Черновик человека | страница 71
Тебя только это интересует, буду ли я деньги приносить. Буду-буду, не волнуйся. Выживем. За мой счет, понятно, выживем. Где наша не пропадала, да. Ты с каких лет на моем горбу живешь? С тех пор, когда мне девять лет исполнилось?
Ты о чем это вдруг, Света? Это тебе обида в голову ударила. Не моя вина, что тебя уволили. Ты меня прошлым, знаешь, это, не попрекай. Я для тебя все, что могла, сделала. Другие матери и сотой доли того не сделают, что я для тебя сделала. Ты известная была только благодаря мне. А теперь ты выросла, сама себе госпожа. Я тобой больше руководить не могу. Вот все несчастья на тебя и посыпались.

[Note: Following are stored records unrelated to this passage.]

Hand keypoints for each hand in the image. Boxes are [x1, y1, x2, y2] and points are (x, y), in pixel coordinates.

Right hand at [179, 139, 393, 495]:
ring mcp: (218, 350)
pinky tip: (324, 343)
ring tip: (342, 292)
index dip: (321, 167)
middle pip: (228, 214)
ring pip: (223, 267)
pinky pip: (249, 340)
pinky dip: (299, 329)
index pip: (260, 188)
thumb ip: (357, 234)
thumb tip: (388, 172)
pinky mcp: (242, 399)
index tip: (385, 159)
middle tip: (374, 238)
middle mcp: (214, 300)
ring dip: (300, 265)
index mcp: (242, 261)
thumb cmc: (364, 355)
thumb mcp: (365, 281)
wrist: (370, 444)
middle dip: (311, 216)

Мать и дочь сидят на кухне, вперив друг в друга взгляд, пальцы скрючены на столе, шеи вытянуты, точь-в-точь два коршуна, вот-вот бросятся друг на друга и полетят перья. Дверь скрипит, входит жилец, будет свидетель сражения, для этого он у них и живет, ведь надо же взывать к кому-нибудь, кто-то же должен их рассудить.
Здравствуйте, Эрик! Как приятно вас видеть! А со мной тут дочь скандалит. Вот вы, наверное, со своими родителями так не поступаете. Это только моя свою мать во всех смертных грехах обвиняет. Я вам рассказывала, какая моя дочь в детстве известная была? Поэтесса? Да это только потому было, что я ею руководила. А когда она от рук отбилась, все закончилось!

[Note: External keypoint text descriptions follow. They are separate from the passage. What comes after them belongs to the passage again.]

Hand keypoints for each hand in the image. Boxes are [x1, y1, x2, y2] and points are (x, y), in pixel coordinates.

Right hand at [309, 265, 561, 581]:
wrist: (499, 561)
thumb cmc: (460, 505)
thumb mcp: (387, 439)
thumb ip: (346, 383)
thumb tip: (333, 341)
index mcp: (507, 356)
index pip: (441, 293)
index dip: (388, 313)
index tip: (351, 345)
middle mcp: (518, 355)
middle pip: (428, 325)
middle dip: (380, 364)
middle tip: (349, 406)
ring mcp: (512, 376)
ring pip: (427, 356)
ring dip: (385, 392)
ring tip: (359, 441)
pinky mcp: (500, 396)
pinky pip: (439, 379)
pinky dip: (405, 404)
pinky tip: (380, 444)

Да уж, мамочка, это точно, что я из-за тебя стихи писала! Знаешь, Эрик, как все началось? Как-то раз шли мы по пляжу, мама, я и приезжий какой-то, который перед ней соловьем разливался. Поэт, понимаешь. Все эти мужчины, которые в отпуск приезжали, особенно если жен рядом не было, все они за ней бегали. А ей это очень нравилось.
Что ты болтаешь, Света, кто это за мной бегал? Что ты придумываешь? Не слушайте ее, Эрик, у нее в голове все мешается! Ты чего-то нанюхалась, что ли, в своем ресторане? А знаете, Эрик, что ее с работы выгнали? И поделом, я вам скажу, поделом. Даже на такую работу, поганенькую, скажу вам честно, даже на такую поганенькую работу найдутся девушки поинтеллигентнее.
Мне, Эрик, пять лет было. Плелась я за ними, поэта слушала. И так мне надоело, что они меня совсем не замечают. Поэт этот патлатый все завывал и завывал. Я к морю побежала. Думаю: пойду в воду глубже и глубже, пусть меня волны утащат, а маме потом жалко станет! Но забоялась и вернулась. А они и не заметили, что я к воде бегала, потому что целовались. И я вдруг поняла, Эрик, что секрет, он как раз в этом: что надо вот так суметь, соловьем. Соловьем перед ней разлиться и затмить словами все, что вокруг происходит. Желательно в рифму, Эрик, и тогда она только со мной захочет гулять. И если этот мужчина приезжий слова придумать может, то я их и подавно придумаю, и лучше даже, намного лучше и намного больше. Потому что, слышишь, я намного больше хотела, чтобы мать меня любила и только меня слушала. Все, все я сочиняла, только чтобы ты меня полюбила. Чтобы ты меня за руку держала.